My Summer at Anna Sui

My Summer at Anna Sui
Filed under: First Jobs, Nineties, New York
The nineties are back, but for those of us who lived them the first time around, the revival feels slightly off.

The Nineties x Anna Sui monograph was released last week, and it’s one I’ve been looking forward to. Anna Sui is one of my favorite designers, and I studied and worked in fashion during that time. In the summer of 1995, I was set to start an internship at Barneys New York with then design director Ronald van der Kemp (still years away from launching his couture label RVDK). I attended one fitting. Then HR called me in. Because I’d entered the country on a visa waiver, I wasn’t legally allowed to work in the US, even unpaid. The internship ended before it began.

That same week, I interviewed at Anna Sui.

No one asked to see a portfolio or credentials. The late Thomas Miller, Anna’s longtime right hand, asked if I knew what 'errands' were. Another intern had refused to do them and walked out. I said I had no problem with running errands. 

The Fall ’95 collection was being packed for shipment. Resort was in early development. A new diffusion line, Sui by Anna Sui, had just gone into production: poplin romantic chemises, faux-leopard coats, tailored jackets. Anna described them as “pieces to wear until they fall apart.” James Coviello designed the knitwear. T-shirts were printed by Casual Tees. Purses were manufactured by Walker. Sample garments were made on site and delivered directly from the sample room to the showroom racks.

Most of my work was in logistics and admin, but it offered a window into how the fashion studio operated. 
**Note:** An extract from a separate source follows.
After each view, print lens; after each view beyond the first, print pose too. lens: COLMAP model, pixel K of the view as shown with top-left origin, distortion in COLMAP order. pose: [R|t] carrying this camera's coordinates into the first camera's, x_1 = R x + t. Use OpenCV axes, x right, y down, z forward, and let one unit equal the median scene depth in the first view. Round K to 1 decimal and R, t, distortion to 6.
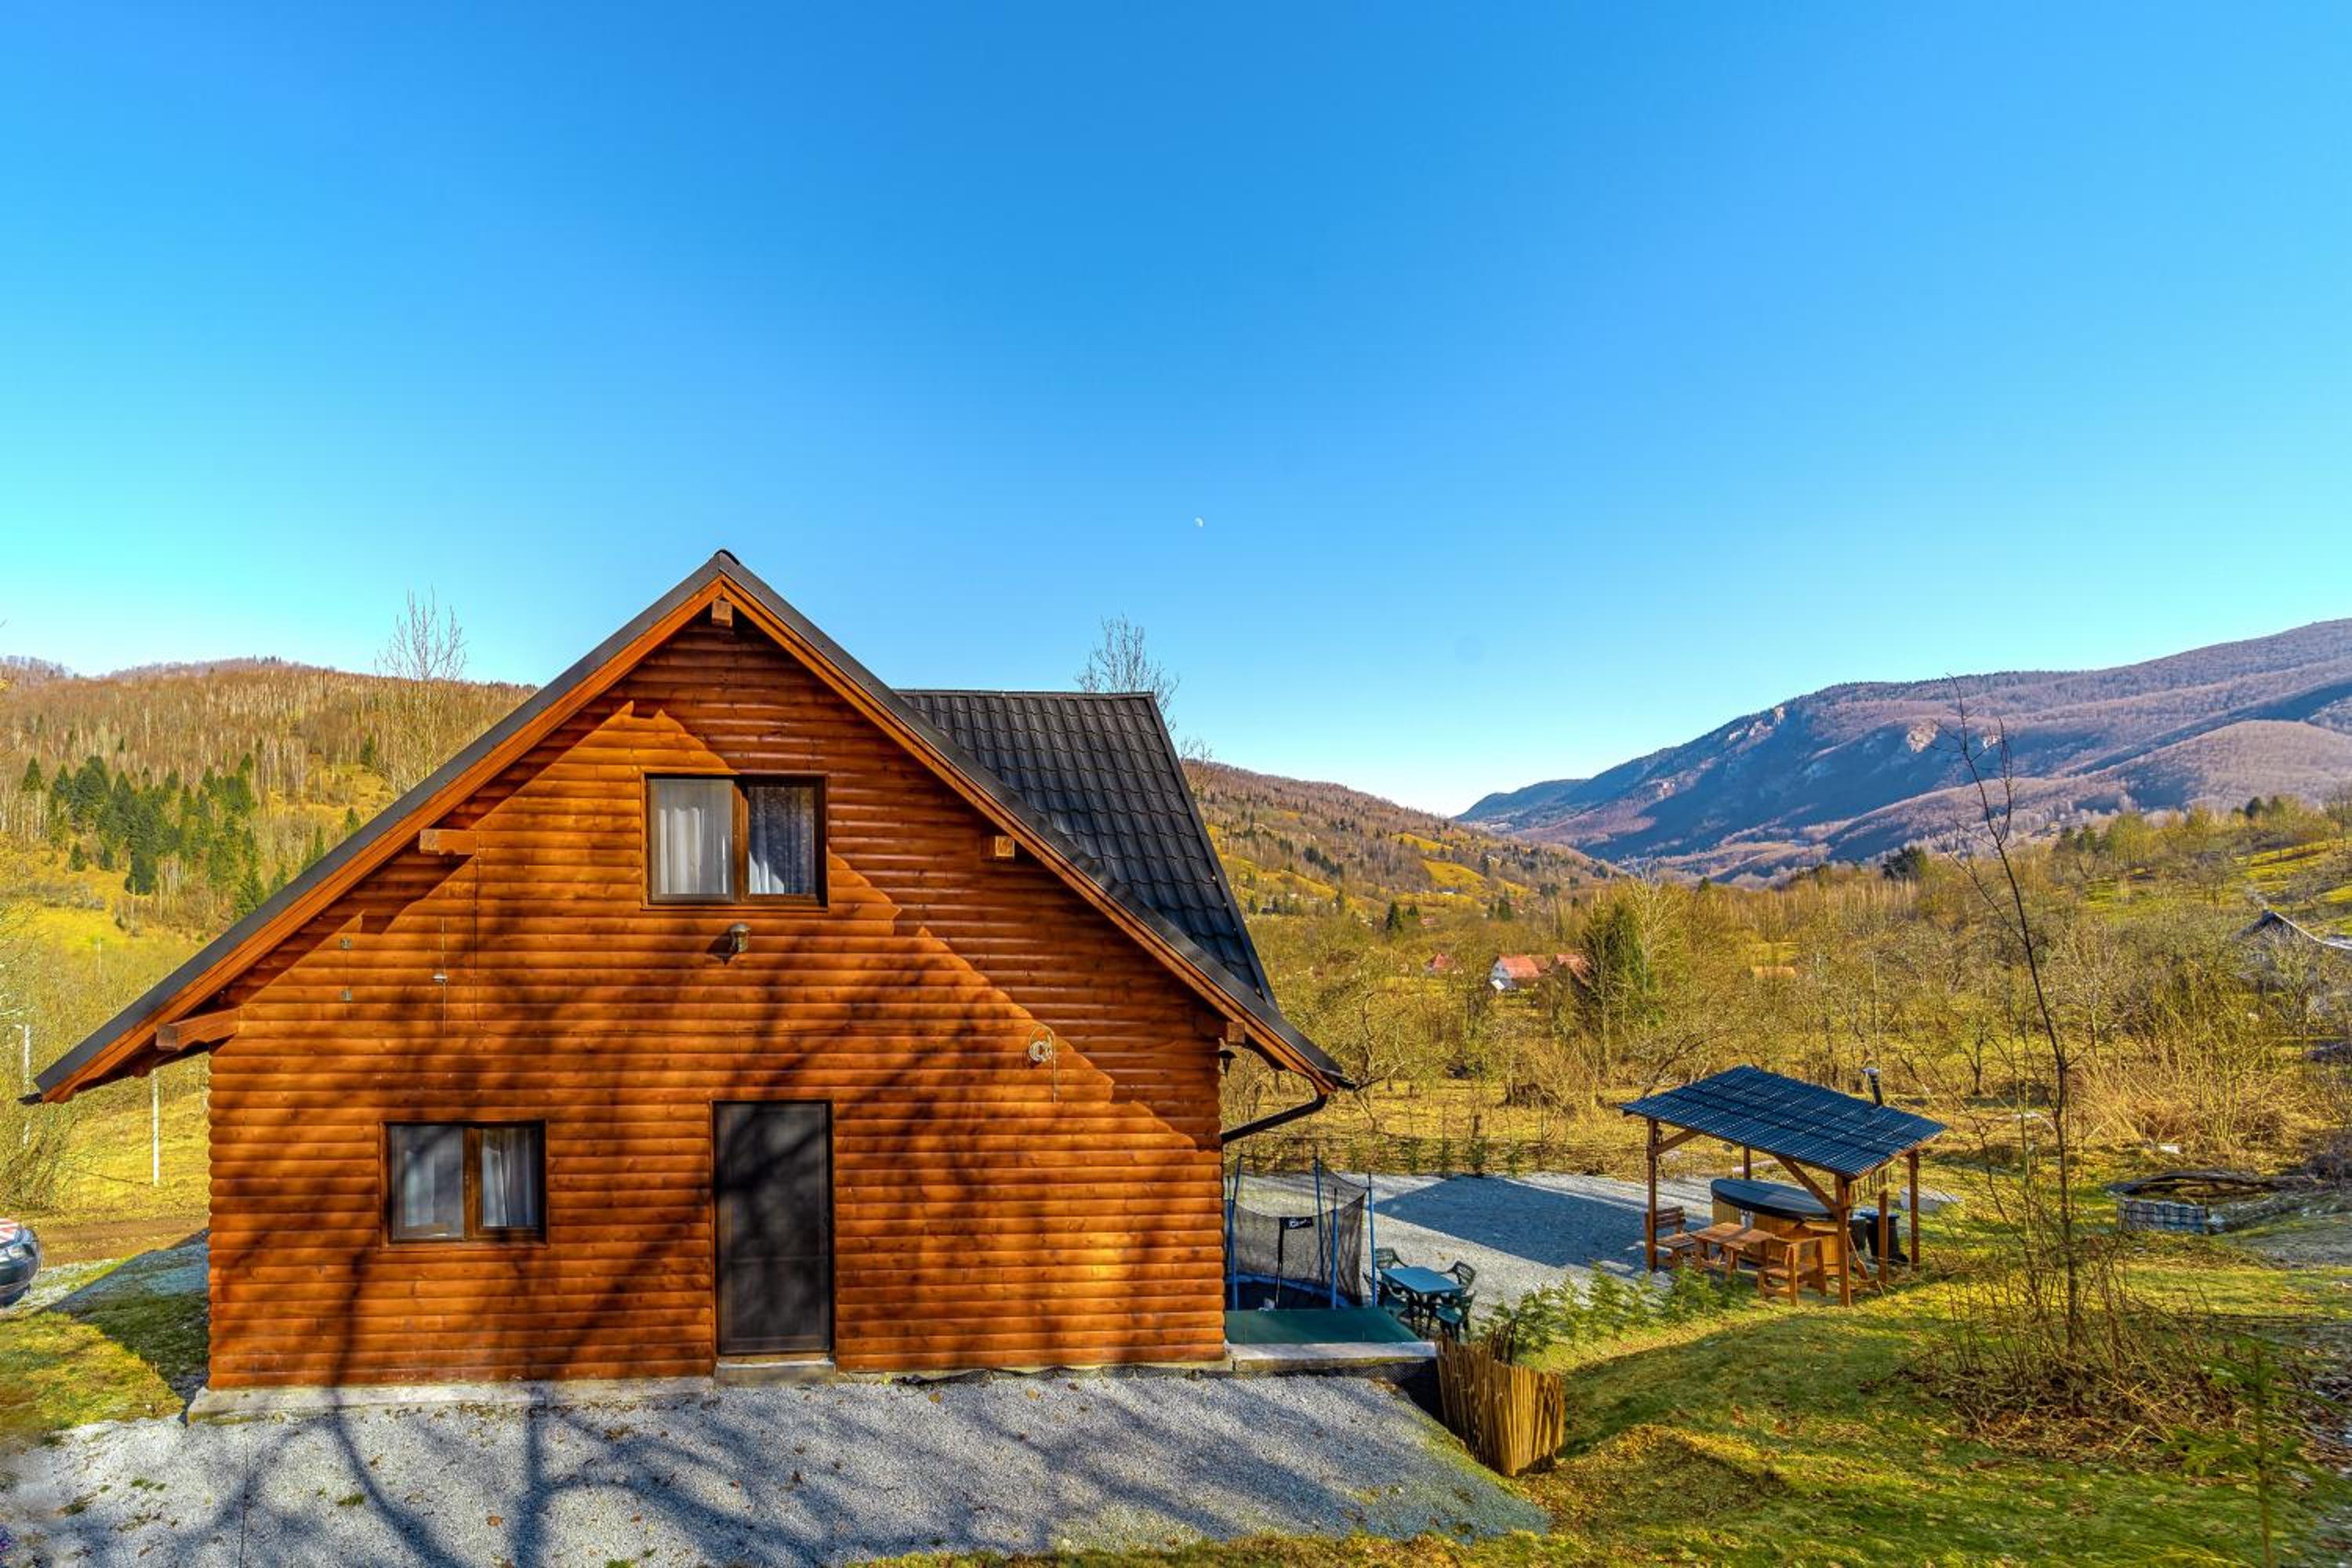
lens RADIAL K [[1757.3, 0, 1170.2], [0, 1757.3, 783.0], [0, 0, 1]] dist [-0.008300, 0.003259]
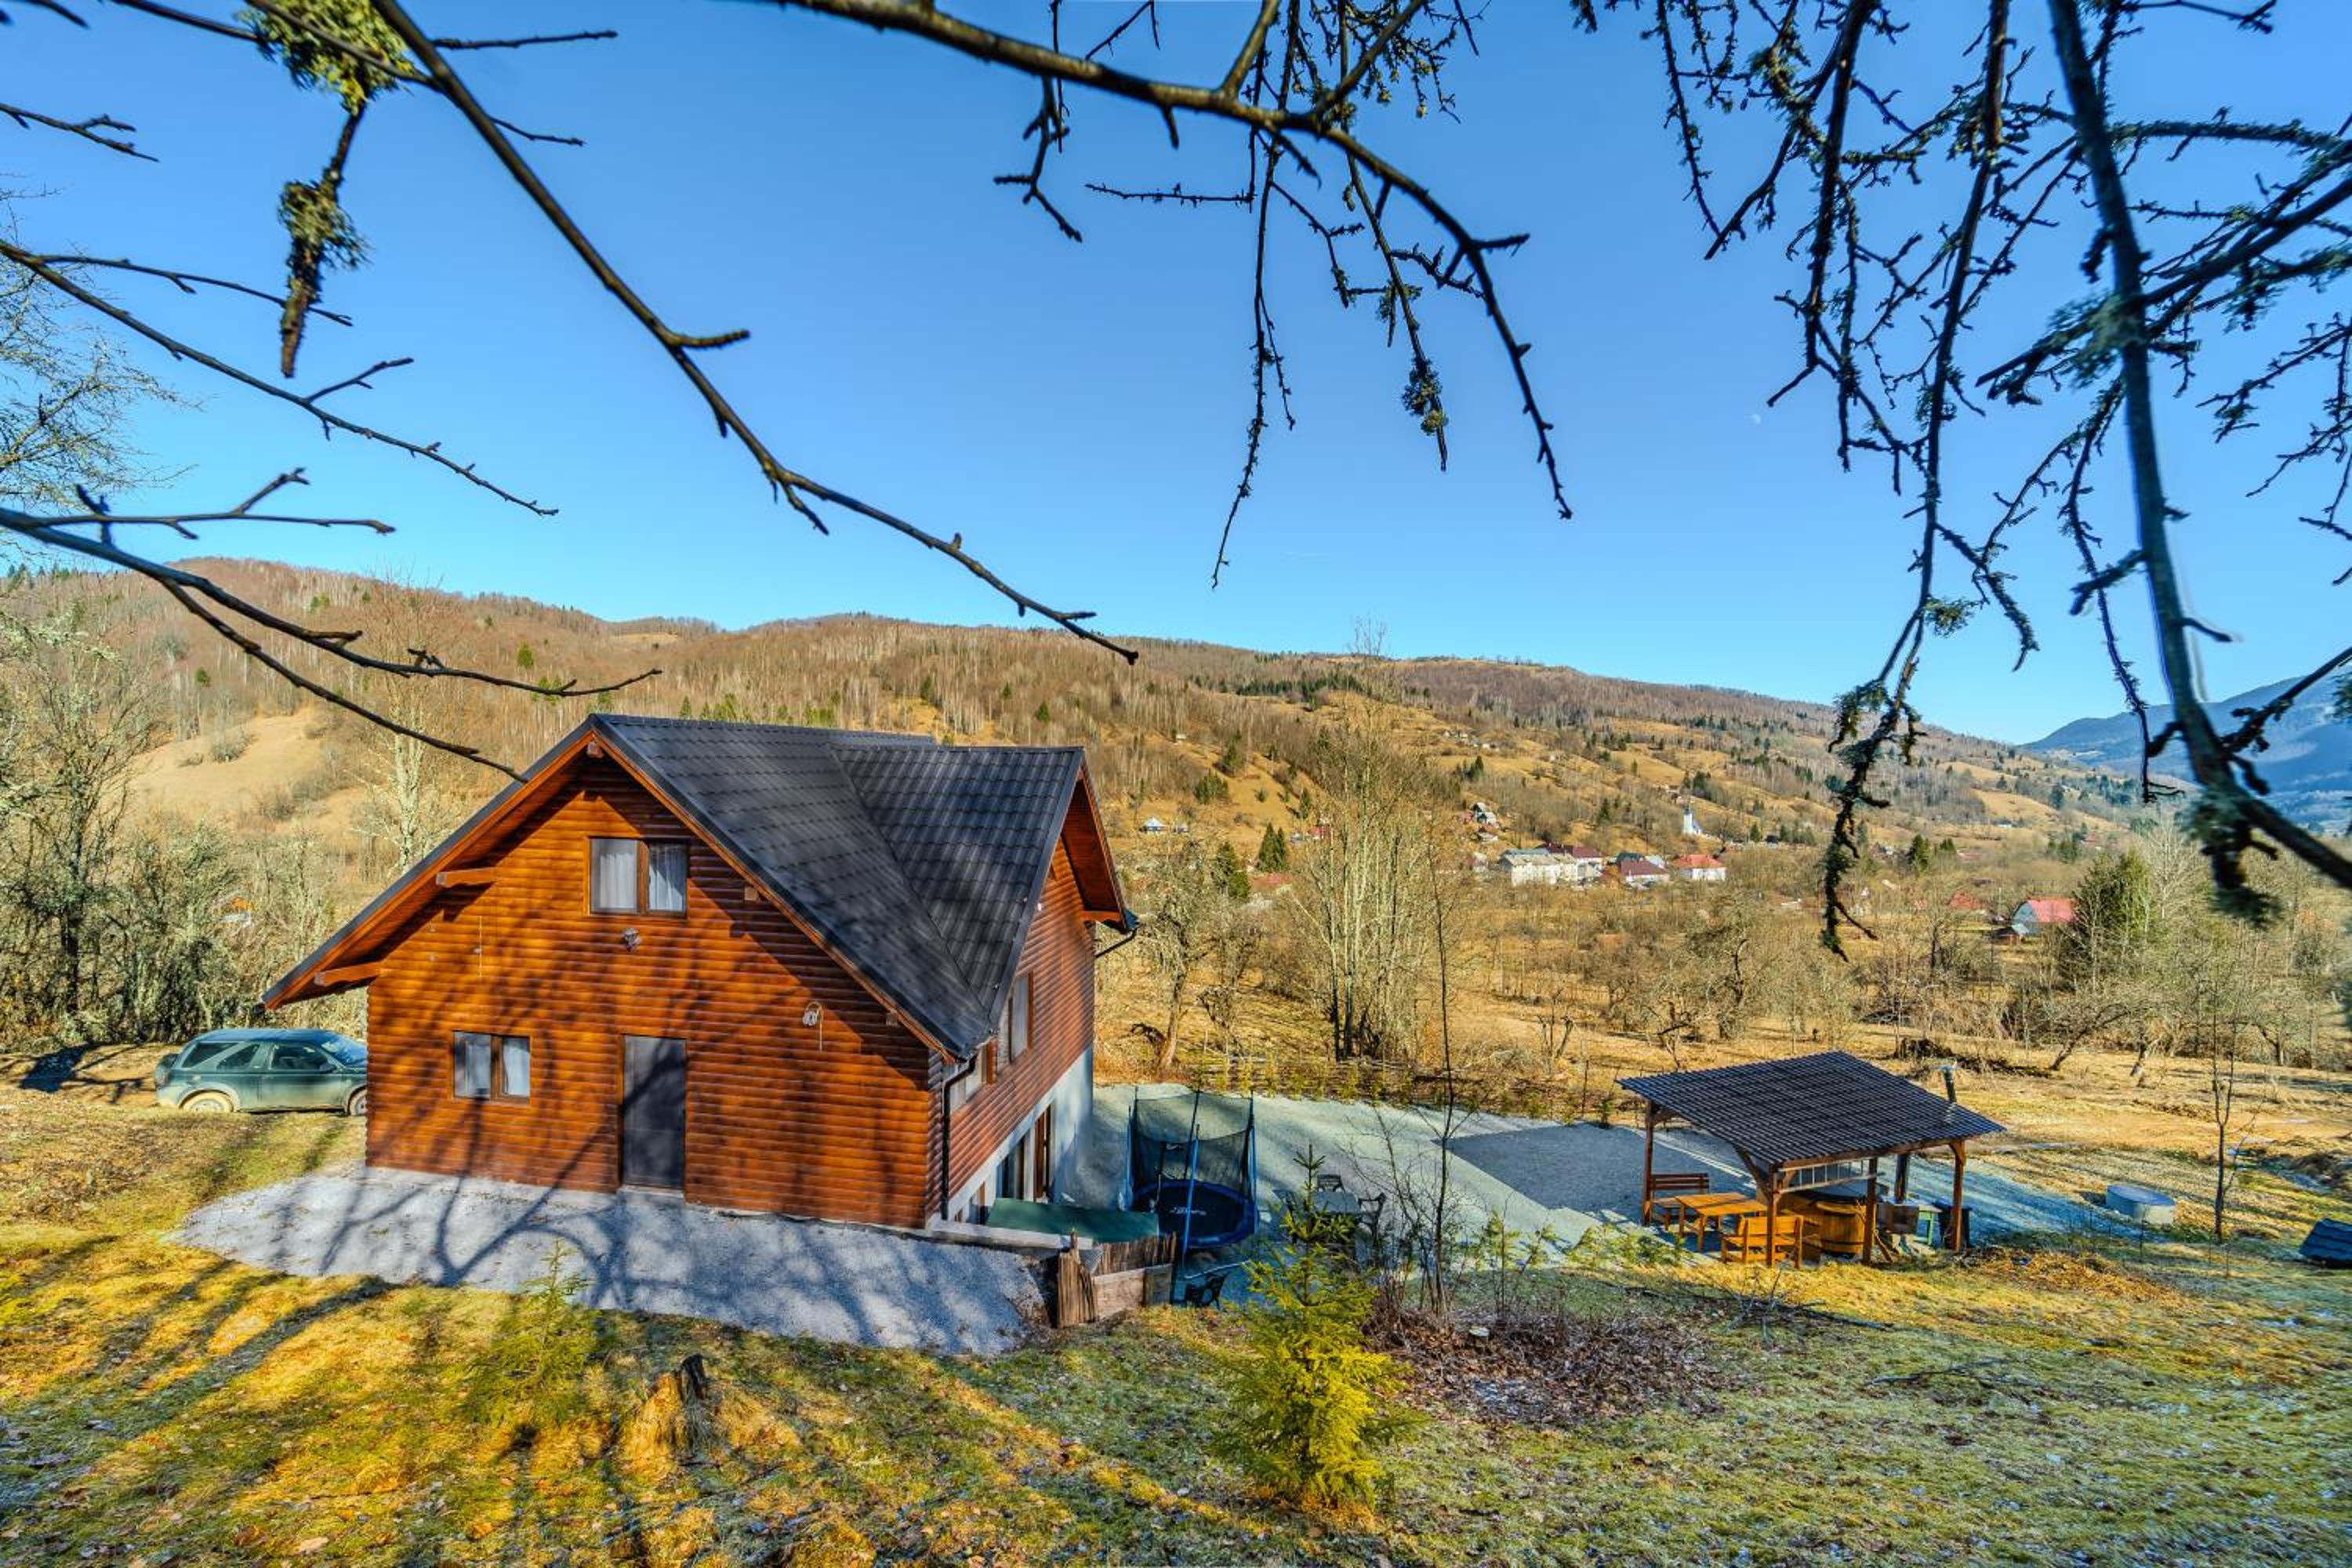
lens RADIAL K [[1757.3, 0, 1170.7], [0, 1757.3, 784.1], [0, 0, 1]] dist [-0.008300, 0.003259]
pose [[0.913387, 0.035953, -0.405502, 0.143954], [-0.006454, 0.997246, 0.073882, -0.029552], [0.407041, -0.064865, 0.911104, -0.048548]]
Errands took me through the Garment District, where Sui’s vendors were based. I sourced trims, picked up swatches, delivered paperwork. I retrieved garments from stylists at the UN Plaza Hotel, dropped fabric samples in Chinatown, entered buildings through freight entrances with handwritten addresses folded in my pocket. I walked fast through midtown, down West 39th toward Seventh Avenue, Fashion Avenue. The showroom was located just below Bryant Park, not far from the old New York Times building. The fashion and media crowd moved through the same blocks. At lunch, I sat in Bryant Park with a sketchbook, taking notes. Even that felt like part of the job.

The showroom mirrored the décor of the flagship boutique on Greene Street. The same palette of purple and black. The mood was ornate and romantic with black Victorian furniture, framed rock posters, and the signature 'dolly heads'. That boutique (unfortunately, now closed) was always a favourite downtown stop.

Nineties styles like slip dresses with combat boots are back. But for those of us who wore them the first time around, the revival feels slightly off. Referencing shouldn’t be passive. It’s contextual, taking a detail from one era, placing it into another, and reworking it until it feels intentional. Anna Sui built her collections that way. Her work wasn’t nostalgic in the literal sense. Each collection drew from a world of music, film, fashion history, and subculture. The Museum of Arts and Design calls her a storyteller through fabric and silhouette.

The Nineties X Anna Sui

The Nineties x Anna Sui book brings it all back: the style, the Limelight (and everything it represented), the creative energy of a decade that pulled from the past and deconstructed it into something new. But it also reminds us that revival without context kind of loses sight of what made it matter in the first place.